In the entries that follow, which lines hold the string "nhiều"? List them.
*** Opening of INFORMATION SUPPLIED ***
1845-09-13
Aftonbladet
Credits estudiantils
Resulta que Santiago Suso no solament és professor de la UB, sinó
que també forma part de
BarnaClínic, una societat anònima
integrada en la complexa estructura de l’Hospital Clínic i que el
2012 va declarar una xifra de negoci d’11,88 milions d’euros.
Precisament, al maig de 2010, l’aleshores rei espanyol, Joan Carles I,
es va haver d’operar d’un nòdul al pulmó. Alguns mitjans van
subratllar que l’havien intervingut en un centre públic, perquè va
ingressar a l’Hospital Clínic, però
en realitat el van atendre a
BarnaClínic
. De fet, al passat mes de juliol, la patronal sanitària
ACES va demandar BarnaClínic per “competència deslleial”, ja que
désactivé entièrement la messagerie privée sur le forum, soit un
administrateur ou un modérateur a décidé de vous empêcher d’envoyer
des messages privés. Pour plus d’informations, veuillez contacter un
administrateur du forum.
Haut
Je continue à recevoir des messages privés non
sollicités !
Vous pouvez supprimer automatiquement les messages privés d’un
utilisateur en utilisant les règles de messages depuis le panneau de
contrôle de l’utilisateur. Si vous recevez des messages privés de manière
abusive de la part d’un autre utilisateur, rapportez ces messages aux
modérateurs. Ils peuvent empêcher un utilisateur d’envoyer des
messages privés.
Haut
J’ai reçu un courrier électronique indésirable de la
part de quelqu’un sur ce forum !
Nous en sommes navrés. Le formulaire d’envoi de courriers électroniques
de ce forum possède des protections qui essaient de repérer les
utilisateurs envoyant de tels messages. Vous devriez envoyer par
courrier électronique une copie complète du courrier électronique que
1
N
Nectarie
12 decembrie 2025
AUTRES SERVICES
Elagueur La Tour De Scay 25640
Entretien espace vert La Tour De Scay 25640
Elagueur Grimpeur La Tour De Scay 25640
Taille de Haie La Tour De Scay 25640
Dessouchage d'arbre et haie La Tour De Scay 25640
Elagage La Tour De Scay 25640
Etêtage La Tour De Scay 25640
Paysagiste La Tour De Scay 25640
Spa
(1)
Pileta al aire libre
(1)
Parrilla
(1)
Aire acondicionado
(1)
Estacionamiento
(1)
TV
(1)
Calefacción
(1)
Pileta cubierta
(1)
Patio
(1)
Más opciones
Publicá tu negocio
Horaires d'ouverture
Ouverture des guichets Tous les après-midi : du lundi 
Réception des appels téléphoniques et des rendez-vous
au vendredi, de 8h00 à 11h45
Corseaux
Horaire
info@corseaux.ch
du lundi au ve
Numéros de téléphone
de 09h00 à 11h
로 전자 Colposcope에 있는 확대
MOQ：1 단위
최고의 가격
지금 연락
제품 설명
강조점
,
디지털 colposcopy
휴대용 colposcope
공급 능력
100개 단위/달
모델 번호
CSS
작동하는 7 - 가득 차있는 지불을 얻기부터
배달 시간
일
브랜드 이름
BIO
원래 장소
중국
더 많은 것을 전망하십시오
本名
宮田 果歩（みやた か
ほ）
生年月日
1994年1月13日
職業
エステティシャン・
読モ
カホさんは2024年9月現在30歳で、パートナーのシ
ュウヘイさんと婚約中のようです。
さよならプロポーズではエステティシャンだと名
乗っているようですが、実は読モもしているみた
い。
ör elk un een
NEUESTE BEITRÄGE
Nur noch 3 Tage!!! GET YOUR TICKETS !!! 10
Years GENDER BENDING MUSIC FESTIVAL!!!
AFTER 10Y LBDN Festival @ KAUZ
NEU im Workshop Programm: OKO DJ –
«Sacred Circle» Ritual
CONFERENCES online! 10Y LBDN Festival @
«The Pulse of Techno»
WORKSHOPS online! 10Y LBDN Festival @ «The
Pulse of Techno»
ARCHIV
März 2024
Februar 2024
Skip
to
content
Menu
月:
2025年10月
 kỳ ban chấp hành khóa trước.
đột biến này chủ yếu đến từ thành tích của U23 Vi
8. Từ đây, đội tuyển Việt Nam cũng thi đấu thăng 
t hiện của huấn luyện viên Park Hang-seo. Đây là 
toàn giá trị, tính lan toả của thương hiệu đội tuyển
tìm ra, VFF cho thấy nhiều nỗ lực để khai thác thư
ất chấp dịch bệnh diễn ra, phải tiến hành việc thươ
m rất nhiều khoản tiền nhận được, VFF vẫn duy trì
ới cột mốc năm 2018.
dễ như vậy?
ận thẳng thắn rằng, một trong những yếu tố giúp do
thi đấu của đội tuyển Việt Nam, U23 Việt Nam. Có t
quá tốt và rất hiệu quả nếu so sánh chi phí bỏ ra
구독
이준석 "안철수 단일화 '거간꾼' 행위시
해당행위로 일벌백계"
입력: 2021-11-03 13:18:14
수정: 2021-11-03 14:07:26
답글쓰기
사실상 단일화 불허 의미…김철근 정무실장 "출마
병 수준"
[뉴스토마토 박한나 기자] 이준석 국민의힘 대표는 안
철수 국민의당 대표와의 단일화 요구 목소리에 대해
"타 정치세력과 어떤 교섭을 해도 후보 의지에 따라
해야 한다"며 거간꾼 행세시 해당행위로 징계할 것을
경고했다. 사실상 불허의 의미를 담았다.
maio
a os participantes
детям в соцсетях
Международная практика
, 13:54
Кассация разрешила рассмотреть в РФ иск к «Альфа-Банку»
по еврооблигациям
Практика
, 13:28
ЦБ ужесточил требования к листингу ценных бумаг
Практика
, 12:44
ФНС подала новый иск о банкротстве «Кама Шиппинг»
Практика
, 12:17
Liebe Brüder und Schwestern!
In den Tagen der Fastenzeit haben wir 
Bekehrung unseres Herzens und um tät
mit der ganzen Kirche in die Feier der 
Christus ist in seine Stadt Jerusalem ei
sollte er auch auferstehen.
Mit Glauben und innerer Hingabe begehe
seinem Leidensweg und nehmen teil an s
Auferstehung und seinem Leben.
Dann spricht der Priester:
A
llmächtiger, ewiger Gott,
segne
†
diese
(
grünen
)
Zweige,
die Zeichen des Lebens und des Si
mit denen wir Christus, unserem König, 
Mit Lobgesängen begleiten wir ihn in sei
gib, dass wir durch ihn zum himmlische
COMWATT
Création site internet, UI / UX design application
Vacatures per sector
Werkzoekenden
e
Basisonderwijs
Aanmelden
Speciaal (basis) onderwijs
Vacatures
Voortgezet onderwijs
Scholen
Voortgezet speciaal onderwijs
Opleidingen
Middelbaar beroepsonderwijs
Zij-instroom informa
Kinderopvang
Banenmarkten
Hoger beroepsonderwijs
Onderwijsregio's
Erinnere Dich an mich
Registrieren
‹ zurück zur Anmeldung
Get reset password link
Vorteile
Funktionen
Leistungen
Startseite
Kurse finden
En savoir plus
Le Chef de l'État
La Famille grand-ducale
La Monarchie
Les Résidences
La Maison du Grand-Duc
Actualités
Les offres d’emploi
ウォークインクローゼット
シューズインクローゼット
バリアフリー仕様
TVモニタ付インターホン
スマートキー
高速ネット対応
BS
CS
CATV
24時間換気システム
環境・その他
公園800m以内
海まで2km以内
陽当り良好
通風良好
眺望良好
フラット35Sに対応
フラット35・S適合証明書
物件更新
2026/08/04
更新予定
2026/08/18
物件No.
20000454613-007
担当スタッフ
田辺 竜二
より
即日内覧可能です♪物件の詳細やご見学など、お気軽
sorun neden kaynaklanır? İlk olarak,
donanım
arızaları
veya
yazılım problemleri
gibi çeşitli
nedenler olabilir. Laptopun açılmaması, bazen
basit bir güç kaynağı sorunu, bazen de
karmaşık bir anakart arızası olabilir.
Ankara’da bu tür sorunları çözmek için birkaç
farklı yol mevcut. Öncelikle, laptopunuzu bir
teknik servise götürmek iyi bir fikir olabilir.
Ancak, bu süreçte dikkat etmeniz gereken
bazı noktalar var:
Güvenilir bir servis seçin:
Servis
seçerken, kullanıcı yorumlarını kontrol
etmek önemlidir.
*** Close of INFORMATION SUPPLIED ***
● SOLUTION FOR THIS EXERCISE:
tìm ra, VFF cho thấy nhiều nỗ lực để khai thác thư
m rất nhiều khoản tiền nhận được, VFF vẫn duy trì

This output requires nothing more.